▶ _What you will do_:
Print every entry exactly once more, omitting each picture.

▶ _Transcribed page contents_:
========================

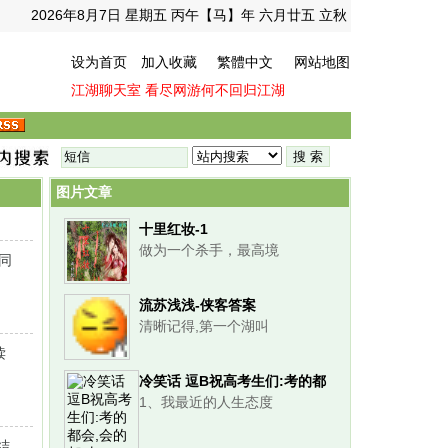
2026年8月7日 星期五 丙午【马】年 六月廿五 立秋
设为首页
加入收藏
繁體中文
网站地图
江湖聊天室
看尽网游何不回归江湖
图片文章
十里红妆-1
做为一个杀手，最高境
同
流苏浅浅-侠客答案
清晰记得,第一个湖叫
读
冷笑话 逗B祝高考生们:考的都
1、我最近的人生态度
会,会的都对!
结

========================

▶ _Expected answer_:
2026年8月7日 星期五 丙午【马】年 六月廿五 立秋
设为首页
加入收藏
繁體中文
网站地图
江湖聊天室
看尽网游何不回归江湖
图片文章
十里红妆-1
做为一个杀手，最高境
同
流苏浅浅-侠客答案
清晰记得,第一个湖叫
读
冷笑话 逗B祝高考生们:考的都
1、我最近的人生态度
会,会的都对!
结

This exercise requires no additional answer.